Resume the forum discussion about stored procedures below, continuing it from its final sentence.

TEXT:
○ ○ ○
Comment by freetime2
2 days ago
Anecdotally, the worst codebase I ever worked on made heavy use of stored procedures. Over the years people couldn’t be bothered or were afraid to update them - which really was the root of the problem. This led to all kinds of crazy patterns in the application code like calling things in a loop where a bulk operation was needed. Or stringing together several stored procedure calls to get the desired outcome, when really a refactor was need to combine or decompose them as needs evolved.
If you’re hiring devs for their experience with C# (which the app was written in) then you probably want to have the bulk of your business logic written in C#. Even the DBAs at my current company tend to advocate for using stored procedures only as a last resort for this reason.
That team eventually decided they needed to rewrite the whole app using a NoSQL database. I didn’t stick around long enough to see how that decision turned out.
I am not going to dismiss your experience here. Stored Procedures can turn into wild monsters. Pair it with Triggers and you are in for chasing a noodle.
But it's also a reality, that relational databases often become the main integration point in companies. In those environments it’s hard (next to impossible) and dangerous to use something like ORMs.
Often enough I don't "own the tables" and I don't "own the columns" for lack of a better word. The DBA only gives me SELECT and EXECUTE permissions on the database. How am I going to work here without Stored Procedures?
And while this sounds weird, these limited permissions are to protect me from accidentally writing to wrong columns. Wrong columns that could impact systems, I didn't even know about. Is it possible to write to the same columns with a Stored Procedure? Of course! But it's not as dangerous as giving an application fat UPDATE permissions.
By using SQL Views I can build a data model upon these tables for reading the data, and build a more consumable data model. And you mentioned C#: I can use EF Core to query these Views with LINQ. Stored Procedures are used to store data to multiple tables in a "legacy database" within a transaction.
This could also be done with EF Core, but I need to explicitly log all changes to the data. How should this be done without a Stored Procedure or Triggers? CDC doesn't help a lot here.
○ ○ ○
Transcribed page lines:

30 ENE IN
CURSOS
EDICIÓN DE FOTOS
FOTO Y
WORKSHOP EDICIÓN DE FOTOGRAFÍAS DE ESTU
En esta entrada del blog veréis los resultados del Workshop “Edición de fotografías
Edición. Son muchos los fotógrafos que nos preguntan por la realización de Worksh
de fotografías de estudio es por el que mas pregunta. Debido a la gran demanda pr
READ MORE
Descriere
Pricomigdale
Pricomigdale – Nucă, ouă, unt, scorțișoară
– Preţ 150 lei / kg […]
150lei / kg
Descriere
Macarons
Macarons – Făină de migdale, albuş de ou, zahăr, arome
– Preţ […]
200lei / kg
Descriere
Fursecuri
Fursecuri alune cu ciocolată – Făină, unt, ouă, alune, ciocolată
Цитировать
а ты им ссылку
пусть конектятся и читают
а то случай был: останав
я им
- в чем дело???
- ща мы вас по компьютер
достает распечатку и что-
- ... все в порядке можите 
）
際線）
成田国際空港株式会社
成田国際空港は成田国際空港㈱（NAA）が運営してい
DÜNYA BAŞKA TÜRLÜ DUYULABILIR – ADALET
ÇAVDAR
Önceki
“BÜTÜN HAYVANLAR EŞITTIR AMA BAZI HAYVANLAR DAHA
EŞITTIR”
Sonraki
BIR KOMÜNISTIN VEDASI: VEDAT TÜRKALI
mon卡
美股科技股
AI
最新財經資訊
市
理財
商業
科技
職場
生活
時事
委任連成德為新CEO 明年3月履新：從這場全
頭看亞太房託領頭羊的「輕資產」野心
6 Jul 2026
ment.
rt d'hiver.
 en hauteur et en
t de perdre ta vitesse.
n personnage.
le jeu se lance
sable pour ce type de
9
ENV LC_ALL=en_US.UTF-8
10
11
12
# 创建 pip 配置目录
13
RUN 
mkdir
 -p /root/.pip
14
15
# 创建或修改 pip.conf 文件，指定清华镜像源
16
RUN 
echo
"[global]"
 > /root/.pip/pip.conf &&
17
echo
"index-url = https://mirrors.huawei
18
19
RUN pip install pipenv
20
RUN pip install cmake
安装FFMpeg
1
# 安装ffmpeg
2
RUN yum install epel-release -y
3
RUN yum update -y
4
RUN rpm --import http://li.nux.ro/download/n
○ ○ ○
EXERCISE OUTPUT:
That pattern, databases being the main integration point in companies, is returning with data lakes like snowflake, databricks, and ducklake (poor man’s snowflake). Where better to get your integration data than in a unified, quality controlled, central location. No need to call multiple services, no need to unify different data models.
How many DBAs have you dealt with that only give you SELECT and EXECUTE? That seems somewhat crazy. It doesn't cut down the surface area for bugs at all (the same amount of SQL is still required and it'd be the same code as the app was going to execute anyway as a normal query). What scenarios are they worried about here?
We only give select and execute permissions. This has saved our asses a lot of times. Do not underestimate the damage a development team with a high turnover can do.
I have seen many actually.
Imagine having a huge amount of applications all using the same database, which is, like I said, often enough the main integration point in a company. The applications you are maintaining are written in, let’s say Java, C#, Python and C++. They are too important, too large and a rewrite is way too risky.
How would you start to get this under your control? By moving common logic in a shared C++ DLL probably? Rewrite all those applications at once, in a heroic effort? I for one take the pragmatic approach and extract common business logic shared between all them into a Stored Procedure.
The Stored Procedures are invoked by all applications, so instead of maintaining 10 implementations, I maintain 1. Suddenly you have a common data access path! The 1 implementation will be drowned in a shitload integration tests, because this is what really matters.
Of course, a Stored Procedure doesn’t prevent you from shooting yourself in the foot! But in my experience, it’s way harder to shoot yourself in the foot using a Stored Procedure, that you can inspect the Query Planner for… than hunting down Monster-Queries for weeks, generated by a LINQ provider.
As for the INSERT, UPDATE and DELETE: With SPs, you’ll have fine-grained control, which columns are updated instead of needing to expose all properties in your application code and praying for an ORM to not accidentally update “columns I don’t own”, because of some convention applied by the ORM.
If you are in the lucky position of owning the database and don’t have to maintain legacy applications, I see resistance to Stored Procedures. Then go ahead and build an API all applications are going to use.
But if you don’t own the database and need to maintain dozens of mission-critical applications, Stored Procedures are a tool worth knowing.
1 reply →
Amending data obviously. Building a dashboard using payroll data and having the power to change it are two wildly different things, and no sane large corporation would allow a dashboard's user account to change that data .
You're coming at this from the idea that one user has full access to everything when that is likely the biggest security lapse you'll find in modern apps that use databases: a Web app that has full ddl and even dml access when it shouldn't have.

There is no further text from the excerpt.